--- Available data ---

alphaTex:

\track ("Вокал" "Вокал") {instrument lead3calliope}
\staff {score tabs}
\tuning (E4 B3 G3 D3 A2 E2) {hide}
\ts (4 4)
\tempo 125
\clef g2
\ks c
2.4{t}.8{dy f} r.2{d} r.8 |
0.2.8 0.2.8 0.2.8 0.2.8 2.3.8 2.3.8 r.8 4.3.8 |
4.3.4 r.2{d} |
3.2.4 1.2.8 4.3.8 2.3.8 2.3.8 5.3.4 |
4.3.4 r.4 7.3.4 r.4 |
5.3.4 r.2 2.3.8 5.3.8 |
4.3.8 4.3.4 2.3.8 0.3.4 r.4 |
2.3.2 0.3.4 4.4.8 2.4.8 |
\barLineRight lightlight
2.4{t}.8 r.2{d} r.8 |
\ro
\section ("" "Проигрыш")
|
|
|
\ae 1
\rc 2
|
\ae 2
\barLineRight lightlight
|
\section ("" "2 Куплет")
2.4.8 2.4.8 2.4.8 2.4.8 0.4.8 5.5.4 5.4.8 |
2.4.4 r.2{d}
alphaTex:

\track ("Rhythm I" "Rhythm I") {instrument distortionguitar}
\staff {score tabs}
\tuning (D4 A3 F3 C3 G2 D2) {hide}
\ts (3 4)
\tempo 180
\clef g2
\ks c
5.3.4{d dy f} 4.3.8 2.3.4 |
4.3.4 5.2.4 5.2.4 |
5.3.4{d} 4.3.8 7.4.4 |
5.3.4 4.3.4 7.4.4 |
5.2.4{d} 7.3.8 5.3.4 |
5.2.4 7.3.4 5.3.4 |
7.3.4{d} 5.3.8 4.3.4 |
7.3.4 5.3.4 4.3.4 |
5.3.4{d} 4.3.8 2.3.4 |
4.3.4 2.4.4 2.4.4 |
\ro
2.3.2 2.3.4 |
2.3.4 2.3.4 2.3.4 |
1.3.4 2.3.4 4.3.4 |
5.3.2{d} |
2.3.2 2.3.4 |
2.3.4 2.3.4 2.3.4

---

## Aim of the exercise
Extract every line of both entries above verbatim, keeping every symbol, spacing choice and bar line unchanged.

## Complete output
alphaTex:

\track ("Вокал" "Вокал") {instrument lead3calliope}
\staff {score tabs}
\tuning (E4 B3 G3 D3 A2 E2) {hide}
\ts (4 4)
\tempo 125
\clef g2
\ks c
2.4{t}.8{dy f} r.2{d} r.8 |
0.2.8 0.2.8 0.2.8 0.2.8 2.3.8 2.3.8 r.8 4.3.8 |
4.3.4 r.2{d} |
3.2.4 1.2.8 4.3.8 2.3.8 2.3.8 5.3.4 |
4.3.4 r.4 7.3.4 r.4 |
5.3.4 r.2 2.3.8 5.3.8 |
4.3.8 4.3.4 2.3.8 0.3.4 r.4 |
2.3.2 0.3.4 4.4.8 2.4.8 |
\barLineRight lightlight
2.4{t}.8 r.2{d} r.8 |
\ro
\section ("" "Проигрыш")
|
|
|
\ae 1
\rc 2
|
\ae 2
\barLineRight lightlight
|
\section ("" "2 Куплет")
2.4.8 2.4.8 2.4.8 2.4.8 0.4.8 5.5.4 5.4.8 |
2.4.4 r.2{d}
alphaTex:

\track ("Rhythm I" "Rhythm I") {instrument distortionguitar}
\staff {score tabs}
\tuning (D4 A3 F3 C3 G2 D2) {hide}
\ts (3 4)
\tempo 180
\clef g2
\ks c
5.3.4{d dy f} 4.3.8 2.3.4 |
4.3.4 5.2.4 5.2.4 |
5.3.4{d} 4.3.8 7.4.4 |
5.3.4 4.3.4 7.4.4 |
5.2.4{d} 7.3.8 5.3.4 |
5.2.4 7.3.4 5.3.4 |
7.3.4{d} 5.3.8 4.3.4 |
7.3.4 5.3.4 4.3.4 |
5.3.4{d} 4.3.8 2.3.4 |
4.3.4 2.4.4 2.4.4 |
\ro
2.3.2 2.3.4 |
2.3.4 2.3.4 2.3.4 |
1.3.4 2.3.4 4.3.4 |
5.3.2{d} |
2.3.2 2.3.4 |
2.3.4 2.3.4 2.3.4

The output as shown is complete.